[Editor's note: This week more than 700 teachers gathered at the BC Teachers' Federation annual convention. The convention marked the 100th anniversary of the union. During a celebration of the anniversary Jim Sinclair, honourary BCTF member and former President of the B.C. Federation of Labour, paid tribute to the union. What follows is an edited version of his speech.]
Thank you so much for the opportunity to be here today. It is truly an honour for me.
They're all here -- in this room today. All crammed in here with you.
George Lister is here, with the other delegates to the very first annual general meeting of the first teacher's federation in Canada in 1917.
Mary Ellen Smith, the first woman elected to office in British Columbia in 1918 -- and a teacher -- is here. She ran on a platform of rights for women and children.
The Victoria teachers walking the picket line in 1919 during the first strike by teachers are here. The strike was not only the first in B.C. but the entire British Commonwealth.
The teachers who served on the BCTF pension committee that fought and won pension legislation for teachers in 1929 -- they're here.
Harry Charlesworth, the first union president, is here with the delegates who voted to launch a campaign against the KIDD report, which wanted to cut teachers pay by 25 per cent and charge kids for public school in 1932.
Hilda Cryderman is here with the delegates to the 1954 convention who had the courage to elect the first woman president of the organization.
And there are thousands more here today with you. Thousands who sacrificed, sweated and struggled year after year to build this organization.
Who believed in their hearts that a better, fairer and more equal world was only possible with the best public education system.
Who believed that solidarity was the only path to better lives for teachers.
"But Jim, you've lost your mind," you say. "We don't see these people!"
The reason you cannot see them is because they are you.
You might think that car or plane or SkyTrain brought you here. But you were really brought here by 100 years of history.
And what an incredible, difficult, inspiring, frustrating, uplifting and beautiful journey it has been.
Real wealth creators
Do you know what you have done? So many incredible things.
And in my short time I want to touch on a few of them.
Every day, since the first school was opened in 1851, teachers have been transforming generations of children and young adults.
You have collectively taught millions of British Columbians the skills necessary to think critically, to participate in democracy, and to pursue further learning to obtain jobs and careers to raise their families and build the province.

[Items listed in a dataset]
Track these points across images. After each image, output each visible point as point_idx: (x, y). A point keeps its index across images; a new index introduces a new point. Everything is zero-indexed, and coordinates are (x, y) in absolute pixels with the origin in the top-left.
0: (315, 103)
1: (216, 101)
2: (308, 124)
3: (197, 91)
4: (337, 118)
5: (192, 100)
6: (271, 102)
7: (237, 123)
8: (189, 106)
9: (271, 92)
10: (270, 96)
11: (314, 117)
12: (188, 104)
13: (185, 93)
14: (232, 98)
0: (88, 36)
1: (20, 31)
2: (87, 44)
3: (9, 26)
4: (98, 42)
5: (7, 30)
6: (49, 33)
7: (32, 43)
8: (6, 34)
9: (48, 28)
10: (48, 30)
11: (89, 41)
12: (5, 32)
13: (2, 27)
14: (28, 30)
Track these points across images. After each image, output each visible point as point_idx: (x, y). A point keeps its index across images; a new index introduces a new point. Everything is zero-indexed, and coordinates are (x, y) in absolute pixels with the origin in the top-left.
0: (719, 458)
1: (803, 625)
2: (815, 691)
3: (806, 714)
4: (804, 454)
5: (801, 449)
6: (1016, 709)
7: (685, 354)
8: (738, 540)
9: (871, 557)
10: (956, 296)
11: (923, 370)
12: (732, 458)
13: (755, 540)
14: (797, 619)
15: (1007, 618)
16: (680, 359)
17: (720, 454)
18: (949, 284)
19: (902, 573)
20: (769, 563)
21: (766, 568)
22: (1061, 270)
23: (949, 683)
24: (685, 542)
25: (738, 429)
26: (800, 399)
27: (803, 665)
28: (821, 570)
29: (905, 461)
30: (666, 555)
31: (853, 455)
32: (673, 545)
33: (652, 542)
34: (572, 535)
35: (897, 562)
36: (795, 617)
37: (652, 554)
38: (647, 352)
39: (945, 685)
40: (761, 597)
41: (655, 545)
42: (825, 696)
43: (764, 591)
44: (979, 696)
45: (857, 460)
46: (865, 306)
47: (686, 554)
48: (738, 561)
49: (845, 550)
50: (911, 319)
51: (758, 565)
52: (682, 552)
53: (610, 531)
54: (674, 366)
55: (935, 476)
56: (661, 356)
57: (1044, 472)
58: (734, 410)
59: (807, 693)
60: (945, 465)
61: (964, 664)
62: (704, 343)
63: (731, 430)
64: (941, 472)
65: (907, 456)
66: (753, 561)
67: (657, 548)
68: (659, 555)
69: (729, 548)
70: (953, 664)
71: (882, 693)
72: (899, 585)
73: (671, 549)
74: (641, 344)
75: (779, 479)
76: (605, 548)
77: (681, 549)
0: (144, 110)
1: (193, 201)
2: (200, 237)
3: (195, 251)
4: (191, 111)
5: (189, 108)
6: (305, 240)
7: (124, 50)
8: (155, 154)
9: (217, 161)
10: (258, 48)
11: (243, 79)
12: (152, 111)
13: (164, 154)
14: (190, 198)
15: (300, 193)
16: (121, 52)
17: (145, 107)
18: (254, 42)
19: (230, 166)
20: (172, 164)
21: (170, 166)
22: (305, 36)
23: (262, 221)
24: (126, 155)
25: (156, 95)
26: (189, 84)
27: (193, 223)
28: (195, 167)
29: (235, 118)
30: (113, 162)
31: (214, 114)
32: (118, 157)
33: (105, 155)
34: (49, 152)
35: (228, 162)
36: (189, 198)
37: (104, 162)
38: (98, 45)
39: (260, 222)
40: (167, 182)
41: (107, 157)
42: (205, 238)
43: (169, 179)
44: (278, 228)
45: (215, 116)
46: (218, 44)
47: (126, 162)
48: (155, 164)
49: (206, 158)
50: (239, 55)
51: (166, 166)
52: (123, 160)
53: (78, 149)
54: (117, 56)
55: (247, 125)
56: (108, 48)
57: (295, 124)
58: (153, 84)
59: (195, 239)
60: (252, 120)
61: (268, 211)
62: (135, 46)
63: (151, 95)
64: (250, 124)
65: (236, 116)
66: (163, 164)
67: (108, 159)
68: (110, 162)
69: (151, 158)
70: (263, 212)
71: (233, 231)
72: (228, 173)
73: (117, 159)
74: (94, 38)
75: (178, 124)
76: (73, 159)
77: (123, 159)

• Complete the following:
1. According to the BCTF centennial speech, is each of these statements true or false? For each, answer yes or no and quote the words of the speech that decide it. (a) The first strike by teachers took place in Victoria in 1919. (b) The KIDD report proposed cutting teachers' pay by half. (c) Mary Ellen Smith was the first woman elected to office in British Columbia.
2. Write the next part of the BCTF centennial speech, picking up after its last sentence.

• Your responses:
1.
(a) Yes: "The Victoria teachers walking the picket line in 1919 during the first strike by teachers are here."
(b) No: "which wanted to cut teachers pay by 25 per cent"
(c) Yes: "Mary Ellen Smith, the first woman elected to office in British Columbia in 1918"

2.
And you do that by respecting the needs, desires and challenges of every single student. What a job.
I often hear from people who say the private sector creates the wealth in British Columbia. And the public sector takes the wealth.
It's almost always said with a tone that really means public sector workers are a drain on the economy.
But isn't millions of British Columbians with the skills to build the economy and participate in community life not the greatest wealth we have ever created?
Let's set the record straight: your sisters and brothers over the last 100 years have been responsible for the creation of more wealth than any other single group in the province.
After all, are not intelligent human beings the most valuable part of our province?
And like a clock that ticks forever, you continue to do this every day. By the time the little girl or boy who entered kindergarten this past September graduates 12 years from now, you will have given another million students the foundation they need to survive in a tougher and tougher world.
A job well done.
Always a fight
From the very beginning, the leaders of the BCTF understood the job was two-fold.
First, fight for public education.
Second, fight for the welfare of the teachers who provide it.
Egerton Ryerson, one of the founders of public education in Canada, said it well: "On the importance of education generally we may remark, it is as necessary as the light -- it should be as common as water, and as free as air... If total ignorance be a bad and dangerous thing, every degree of knowledge lessens both the evil and the danger."
I have always said that public education was how working people realized the dreams they have for their children to have a better life.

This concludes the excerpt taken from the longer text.